The Daily Mail Australia mocked the host of Australia’s version of the reality TV show The Bachelor for gaining weight after receiving secretly taken photographs of him shirtless on Bali, Indonesia.
The photos were taken when the host, Osher Gunsberg (also known as Andrew G), was in a remote village on a day off from filming.
Was it fair game? At the time of publication, Gunsberg called the photos and story “nothing short of bullying.”
Gunsberg complained to the Australian Press Council over the Sept. 5, 2016 article, which also contained the offending photographs, and the references to his “Bali belly,” “portly frame” and messy hair. Gunsberg complained the report didn’t allow him a chance to comment before publication, invaded his privacy, and distressed him.
He also alleged the photos were taken unfairly. He was photographed while changing from his wet suit on a side street in a remote village and walking to a boat. He never saw the camera or the photographer taking the shots.
“I welcome the release of the Australian Press Council findings today that acknowledge that everyone has a right to some level of privacy,” Gunsberg told iMediaEthics by e-mail this week. “It was important to me to make a stand, regardless of the outcome.”
iMediaEthics has written to the Daily Mail Australia to ask if the ruling will affect how it reports on celebrities and public figures. The Daily Mail is published by DMG Media.
Gunsberg explained to the press council he hadn’t previously been photographed without a shirt and that his weight gain was due to side effects from a medication he was taking for a “mental illness.” Further, Gunsberg noted he previously had given interviews about weight and mental illness so the Daily Mail Australia should have been more sensitive.
Gunsberg said he didn’t complain directly to the Daily Mail Australia after the article because he didn’t want the publication to manipulate the complaint for further humiliation or traffic.
The Daily Mail Australia, however, defended its article as “light-hearted” and denied it was trying to insult him, the press council reported.
The site continued to excuse its article as fair, arguing Gunsberg is a public figure even when off the clock and has publicly discussed his weight in the past.

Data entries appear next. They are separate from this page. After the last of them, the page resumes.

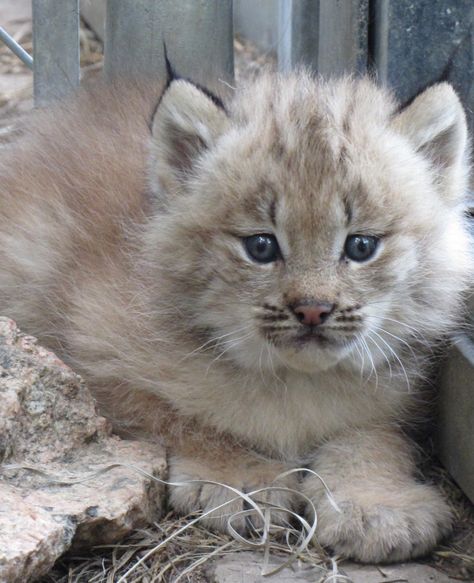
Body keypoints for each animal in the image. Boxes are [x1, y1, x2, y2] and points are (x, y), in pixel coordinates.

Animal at [0, 70, 472, 564]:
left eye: (361, 246)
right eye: (260, 247)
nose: (312, 309)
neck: (293, 380)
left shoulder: (395, 396)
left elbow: (372, 437)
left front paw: (375, 502)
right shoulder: (93, 355)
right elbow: (178, 415)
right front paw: (241, 477)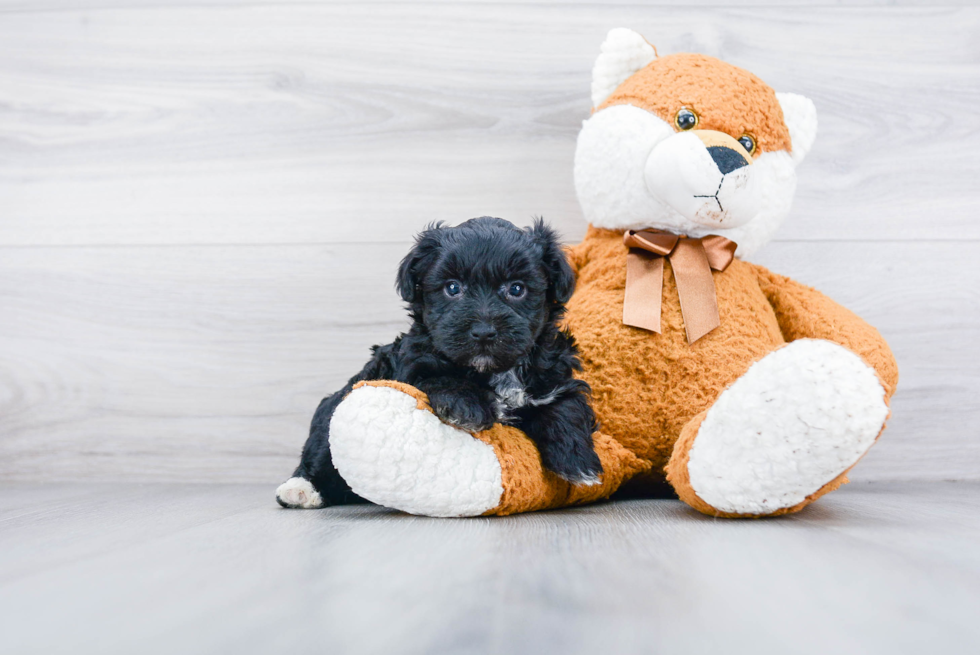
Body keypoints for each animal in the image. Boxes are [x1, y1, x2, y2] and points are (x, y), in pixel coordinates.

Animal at [272, 218, 600, 510]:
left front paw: (579, 462)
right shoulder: (411, 366)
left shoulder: (554, 377)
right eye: (452, 288)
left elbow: (566, 407)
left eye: (517, 289)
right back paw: (299, 489)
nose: (484, 331)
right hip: (330, 412)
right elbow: (441, 377)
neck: (495, 371)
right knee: (319, 451)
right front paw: (467, 407)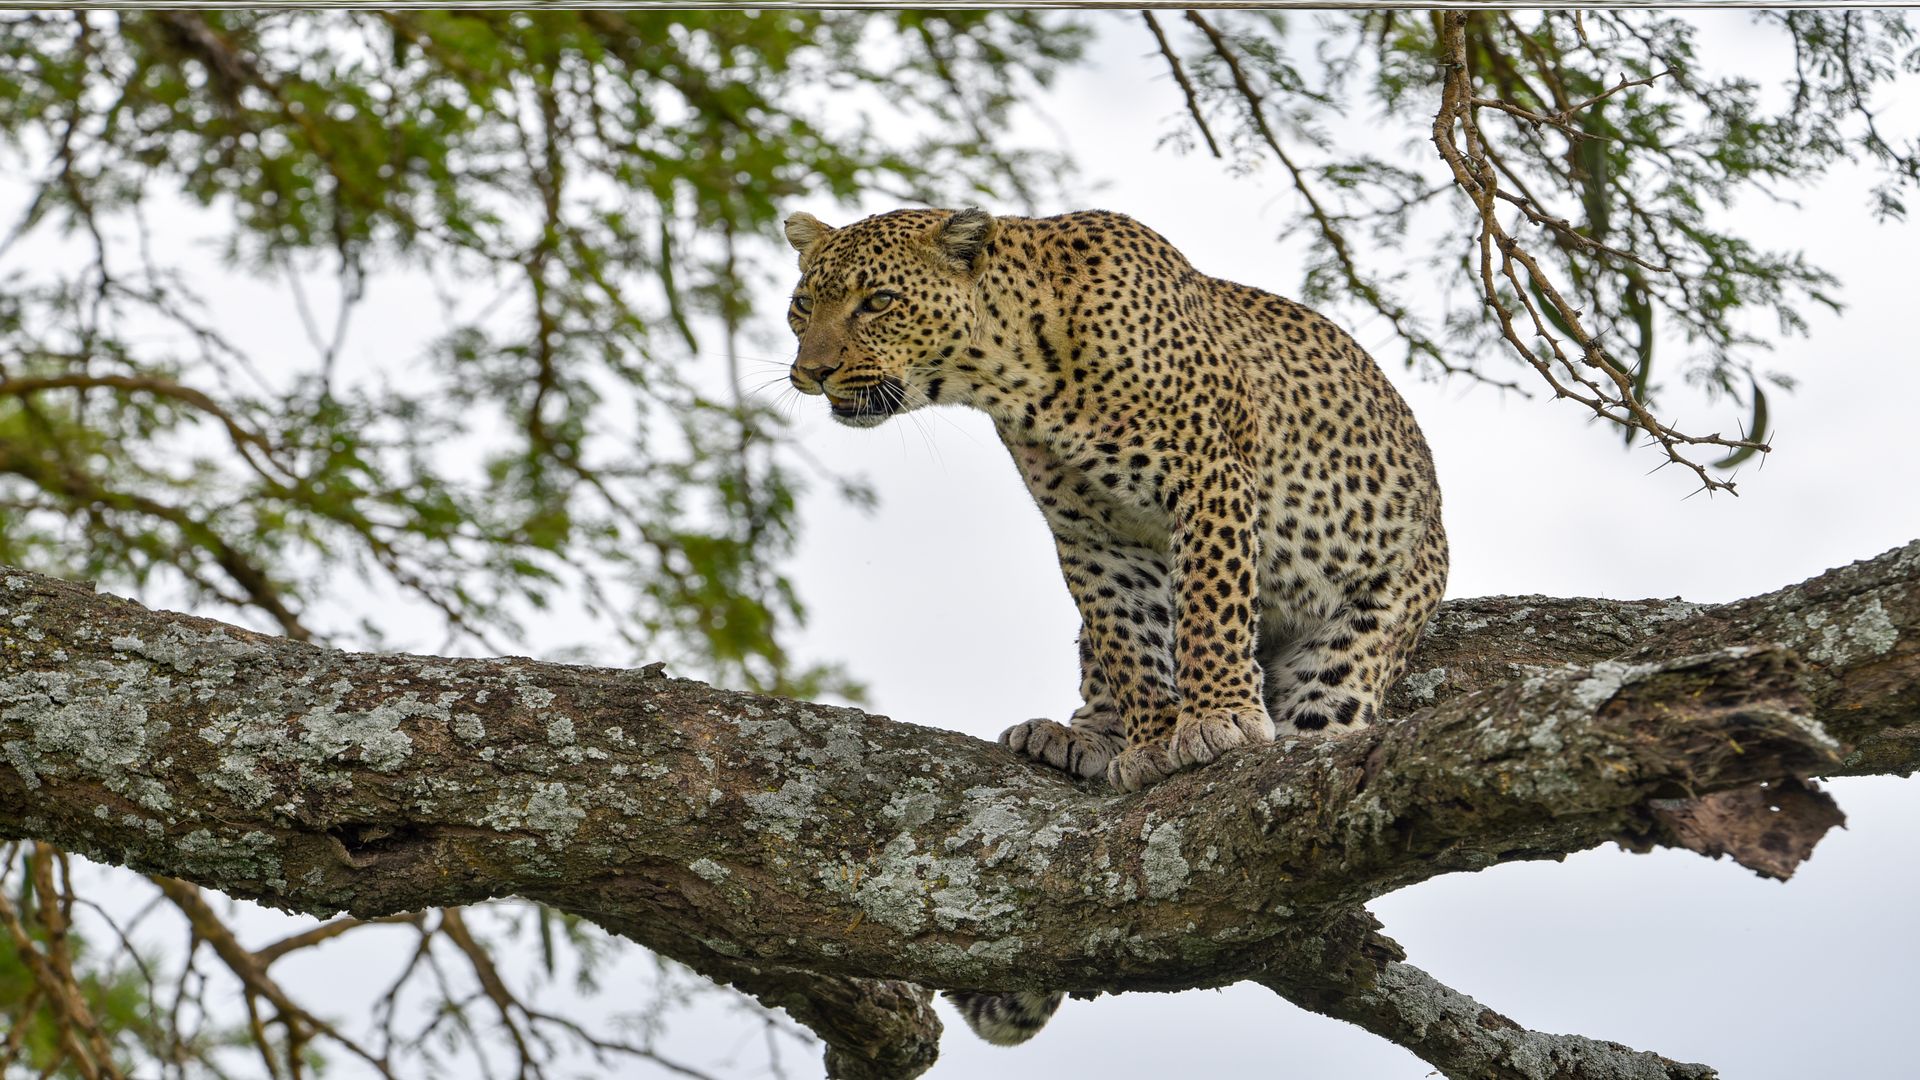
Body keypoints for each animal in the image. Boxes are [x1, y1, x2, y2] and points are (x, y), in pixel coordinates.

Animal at [779, 203, 1443, 1045]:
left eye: (879, 302)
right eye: (804, 307)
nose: (811, 372)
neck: (1021, 375)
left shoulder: (1210, 477)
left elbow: (1210, 608)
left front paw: (1215, 719)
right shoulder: (1093, 537)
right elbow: (1129, 638)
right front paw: (1153, 739)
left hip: (1371, 623)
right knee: (1098, 666)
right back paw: (1076, 736)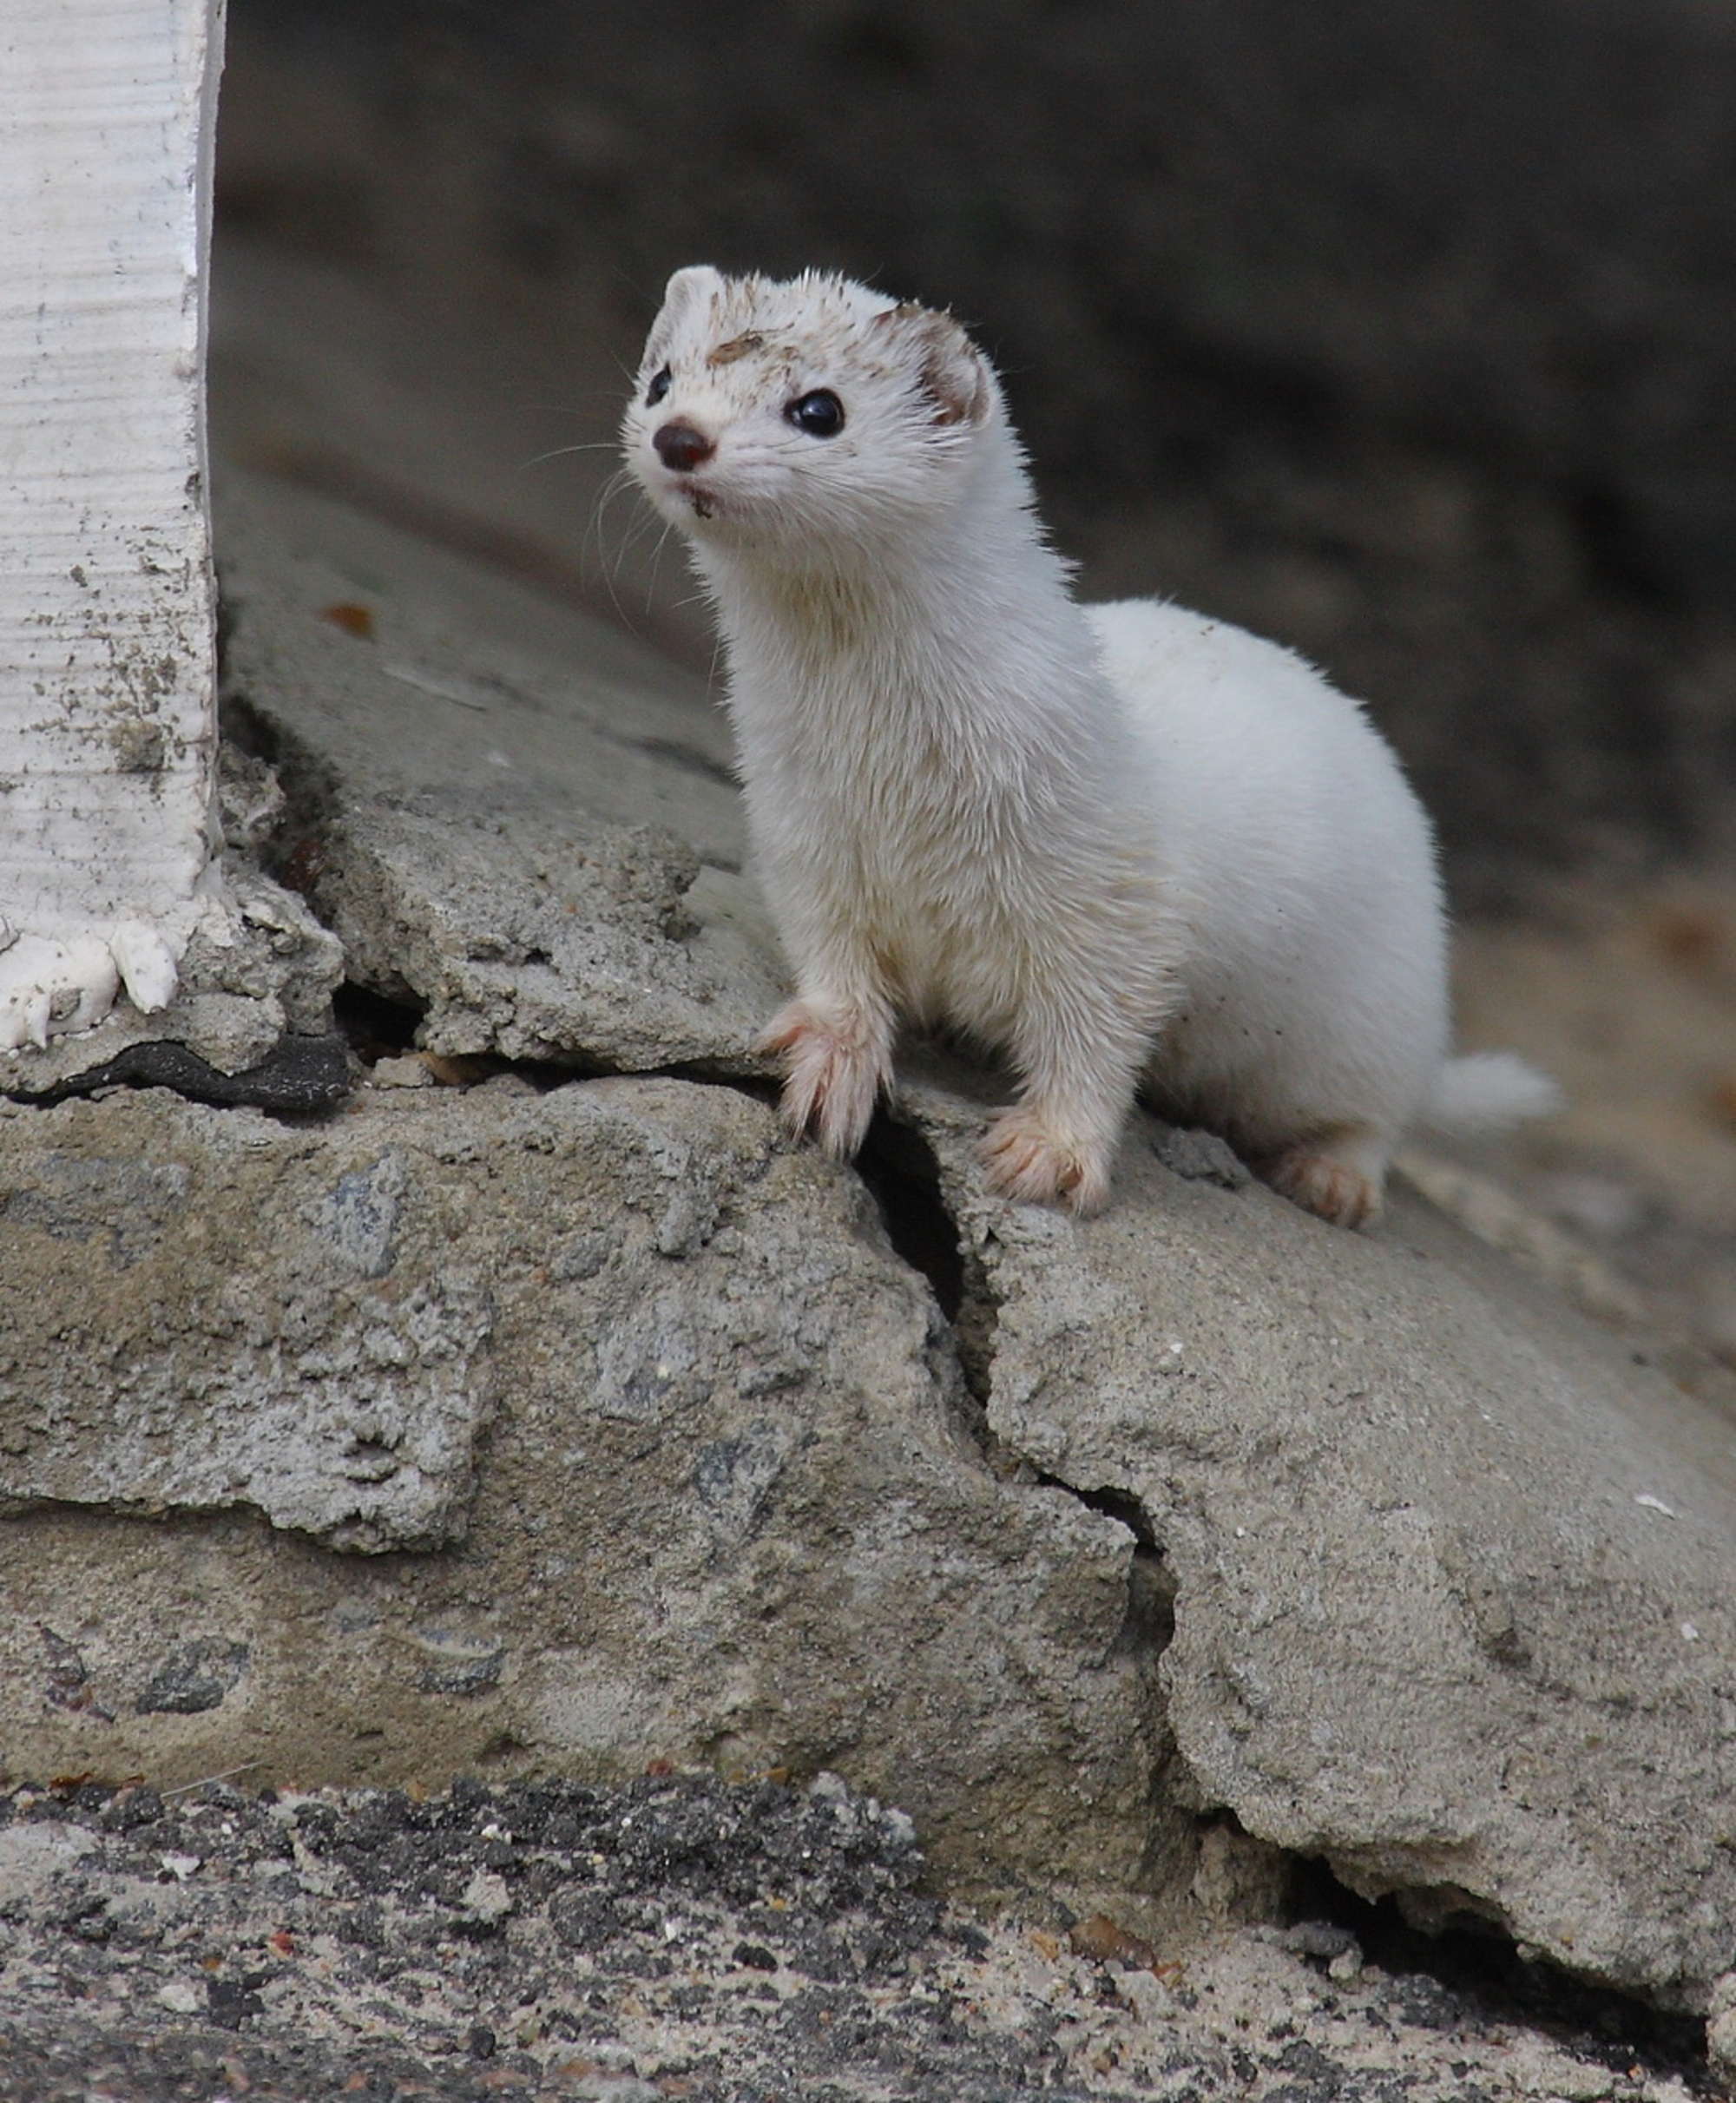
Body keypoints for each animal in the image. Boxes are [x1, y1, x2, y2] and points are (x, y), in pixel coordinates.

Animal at [622, 265, 1556, 1228]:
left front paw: (1051, 1149)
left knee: (1379, 1111)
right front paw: (831, 1062)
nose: (681, 436)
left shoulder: (1114, 888)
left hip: (1371, 1008)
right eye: (661, 379)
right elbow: (831, 957)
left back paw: (1331, 1175)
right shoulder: (800, 832)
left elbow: (1098, 1027)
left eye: (818, 409)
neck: (889, 783)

The Daily Mail Australia‘s excuses went even further. “It said every celebrity knows they are open to being photographed and it is not reasonable to think the complainant would be ‘blindsided’ by being photographed,” according to the press council’s description. The press council disagreed with the Mail that photos of a public figure are always fair game and denied the photos were in the public interest.
“Given the fairly remote location, the care exercised by the complainant in the past to not be photographed shirtless, his lack of alternatives in the circumstances and the covert nature of the photographs, he retained a reasonable expectation of privacy which was intruded upon by the photographs and the references to ‘Bali belly,'” the council ruled.
The Daily Mail Australia went too far by making fun of Gunsberg’s weight. “By referring to ‘Bali belly’, and using the photographs in the manner it did, the article went beyond those matters to ridicule the consequences of his mental illness medication and was likely to cause substantial offence or distress to the complainant for concerns he acknowledged,” the council stated.
The press council did reject Gunsberg’s two other complaints — alleging the article was unfair because information was left out, and that the photos were taken using deception.